Irish meat plants began killing cattle yesterday as part of a special scheme to combat BSE.
They are committed to slaughtering up to 25,000 animals a week and may kill 750,000 cattle over the next six months, producing an agricultural waste mountain of unprecedented proportions.
There seem to be few alternatives to burning this material, which must be destroyed in a way that guarantees BSE infection cannot spread.
Anaerobic composting (in the absence of oxygen) could dispose of the animals but might not clear any infection. Burying the animals would be rejected by the public as a potential BSE risk to groundwater. Locals dug up and dumped a BSE-infected animal last October that was buried close to water schemes near Loughrea, Co Galway, and similar action has been threatened in Co Mayo.
"Unfortunately it is not a simple question," said Prof Vincent Dodd, Dean of Engineering and Architecture at UCD. He doubts that composting is an option for such volumes of material. But carcass numbers will build up quickly in the coming months and they will have to be dealt with. "Are we going to freeze them forever?" he asked.
An incineration plant for carcasses was therefore "tied up with the whole question of waste", and whether society would tolerate incineration. "I think it is pretty difficult to sustain the idea that each village should have a church, a pub and a dump."
Yet incineration is not going to help get the Government on top of the BSE waste mountain, according to Mr P.J. Rudden, director at M.C. O'Sullivan, consulting engineers. His company has been promoting the incineration option for municipal waste through regional plans.
If immediate action was taken to build an incinerator for this animal waste, it could not be commissioned before 2004, Mr Rudden said. It would require at least two years for a planning process that would attract powerful and determined local opposition at any site chosen. Constructing the plant would take a further 18 months. Incineration does not provide a quick answer for the impending carcass stockpile.
Doubts about the justification for a large-scale cull were raised by Mr Trevor Sargent TD, Green Party spokesman on agriculture and food. It was being pursued at Government and EU level as much to protect markets as to protect health. "It is being treated more as a marketing problem than as a scientific problem," he said.
Mr Sargent said anaerobic digestion of animals processed into meat-and-bone meal was the best route for disposal and would also produce a fuel source, methane. More comprehensive testing might also provide an alternative to destruction, with animals cleared for BSE being allowed back into the food chain. There are alternative technical approaches, Mr Rudden said, but ultimately all were based on a form of thermal treatment, the use of extreme heat to dispose of carcasses.
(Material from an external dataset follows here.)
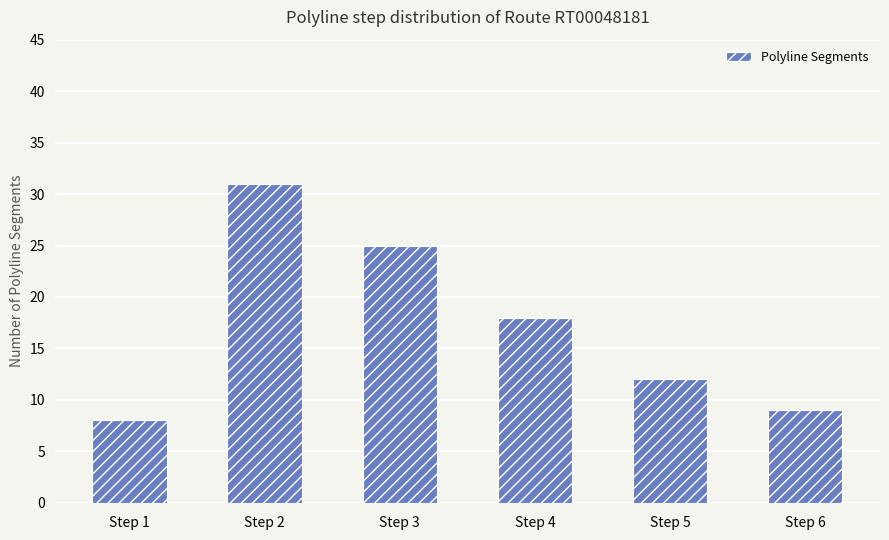

What is the greatest value displayed?

31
Gasification involves heating to 2,000 degrees, , degrees C which produces a crystallised substance that could be used as a concrete aggregate. Pyrolysis produces a usable fuel and a charcoal-like residue. "None of these systems are proven, they don't have a track record," Mr Rudden added. Incineration did and "is very much part of European policy", he insisted.
Mr Rudden was dismissive of any dioxin risk associated with carcass incineration. "There is more dioxin generated by the open burning of waste here than all of the incinerators that have been proposed. The [dioxin] link to incineration is purely historical." Nor was there any proposal that there would be dual use of an incinerator for animal and municipal waste.
"I am not concerned about the emissions," Prof Dodd said. "If run properly, they work." Once an incinerator was installed, however, "you have to feed it", he added, and this could blunt efforts to reduce the waste stream through re-use and recycling. Sustaining a high enough volume of material through the incinerator would then become the challenge and dual use could come into play.